🤖 AI Summary
Video diffusion models readily encode and amplify societal biases during human preference-based alignment fine-tuning. To address this, we propose VideoBiasEval—a first-of-its-kind framework enabling end-to-end bias tracing across preference data, reward modeling, and video generation. Methodologically, we design an event-driven prompting strategy grounded in a social bias taxonomy, and introduce semantic disentanglement coupled with multi-granularity temporal evaluation metrics to quantify the evolution of gender and racial biases across model variants and frame sequences. Experiments reveal that alignment fine-tuning improves generation fluency yet concurrently exacerbates representational bias, increases temporal stability of biased content, and intensifies visual stereotyping. We identify a critical “bias stabilization–visual smoothing co-occurrence” phenomenon, underscoring the necessity of bias-aware evaluation and intervention in video generation.
📝 Abstract
Recent advances in video diffusion models have significantly enhanced text-to-video generation, particularly through alignment tuning using reward models trained on human preferences. While these methods improve visual quality, they can unintentionally encode and amplify social biases.
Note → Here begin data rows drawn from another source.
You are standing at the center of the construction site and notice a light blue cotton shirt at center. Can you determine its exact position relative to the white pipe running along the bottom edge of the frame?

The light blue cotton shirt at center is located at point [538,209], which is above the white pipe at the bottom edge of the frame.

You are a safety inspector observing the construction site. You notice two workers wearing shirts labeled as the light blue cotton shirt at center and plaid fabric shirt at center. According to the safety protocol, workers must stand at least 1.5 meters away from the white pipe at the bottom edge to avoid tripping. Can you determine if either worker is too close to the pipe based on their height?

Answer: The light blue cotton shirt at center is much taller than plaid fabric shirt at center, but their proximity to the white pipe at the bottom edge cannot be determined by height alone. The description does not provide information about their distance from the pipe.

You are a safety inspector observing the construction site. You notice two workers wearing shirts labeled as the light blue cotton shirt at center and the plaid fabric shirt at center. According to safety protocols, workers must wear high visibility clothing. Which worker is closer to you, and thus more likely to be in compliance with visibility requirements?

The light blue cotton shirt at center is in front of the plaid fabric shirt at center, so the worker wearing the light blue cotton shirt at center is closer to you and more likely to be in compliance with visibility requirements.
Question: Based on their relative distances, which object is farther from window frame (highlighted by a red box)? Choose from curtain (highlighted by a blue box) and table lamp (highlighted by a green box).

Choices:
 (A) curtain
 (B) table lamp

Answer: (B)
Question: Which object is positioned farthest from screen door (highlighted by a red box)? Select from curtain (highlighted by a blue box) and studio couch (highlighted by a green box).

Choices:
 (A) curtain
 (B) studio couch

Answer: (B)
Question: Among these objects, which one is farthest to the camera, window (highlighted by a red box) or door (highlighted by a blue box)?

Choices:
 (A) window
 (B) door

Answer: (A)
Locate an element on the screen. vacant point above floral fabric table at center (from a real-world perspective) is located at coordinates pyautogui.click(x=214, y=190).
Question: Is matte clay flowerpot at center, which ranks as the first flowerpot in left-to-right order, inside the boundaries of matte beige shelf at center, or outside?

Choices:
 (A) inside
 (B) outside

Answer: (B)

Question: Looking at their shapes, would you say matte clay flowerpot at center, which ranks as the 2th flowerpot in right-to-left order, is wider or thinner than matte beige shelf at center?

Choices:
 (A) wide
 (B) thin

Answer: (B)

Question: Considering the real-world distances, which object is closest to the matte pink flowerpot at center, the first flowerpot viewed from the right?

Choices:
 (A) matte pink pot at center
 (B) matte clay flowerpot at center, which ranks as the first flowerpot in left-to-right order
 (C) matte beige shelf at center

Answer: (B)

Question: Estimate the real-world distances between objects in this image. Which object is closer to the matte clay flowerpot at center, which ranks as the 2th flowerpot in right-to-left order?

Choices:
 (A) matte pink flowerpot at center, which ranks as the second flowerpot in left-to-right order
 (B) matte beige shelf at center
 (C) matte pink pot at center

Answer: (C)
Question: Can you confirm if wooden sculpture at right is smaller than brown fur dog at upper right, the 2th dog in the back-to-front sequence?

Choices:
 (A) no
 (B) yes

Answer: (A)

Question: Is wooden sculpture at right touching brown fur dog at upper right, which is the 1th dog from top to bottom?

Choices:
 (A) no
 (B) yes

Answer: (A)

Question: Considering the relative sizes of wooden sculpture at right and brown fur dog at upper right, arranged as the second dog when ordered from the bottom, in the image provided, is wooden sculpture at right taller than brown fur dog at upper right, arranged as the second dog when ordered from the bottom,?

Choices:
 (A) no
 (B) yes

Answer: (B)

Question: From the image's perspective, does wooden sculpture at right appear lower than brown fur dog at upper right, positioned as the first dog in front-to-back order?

To systematically trace how such biases evolve throughout the alignment pipeline, we introduce VideoBiasEval, a comprehensive diagnostic framework for evaluating social representation in video generation. Grounded in established social bias taxonomies, VideoBiasEval employs an event-based prompting strategy to disentangle semantic content (actions and contexts) from actor attributes (gender and ethnicity). It further introduces multi-granular metrics to evaluate (1) overall ethnicity bias, (2) gender bias conditioned on ethnicity, (3) distributional shifts in social attributes across model variants, and (4) the temporal persistence of bias within videos. Using this framework, we conduct the first end-to-end analysis connecting biases in human preference datasets, their amplification in reward models, and their propagation through alignment-tuned video diffusion models. Our results reveal that alignment tuning not only strengthens representational biases but also makes them temporally stable, producing smoother yet more stereotyped portrayals. These findings highlight the need for bias-aware evaluation and mitigation throughout the alignment process to ensure fair and socially responsible video generation.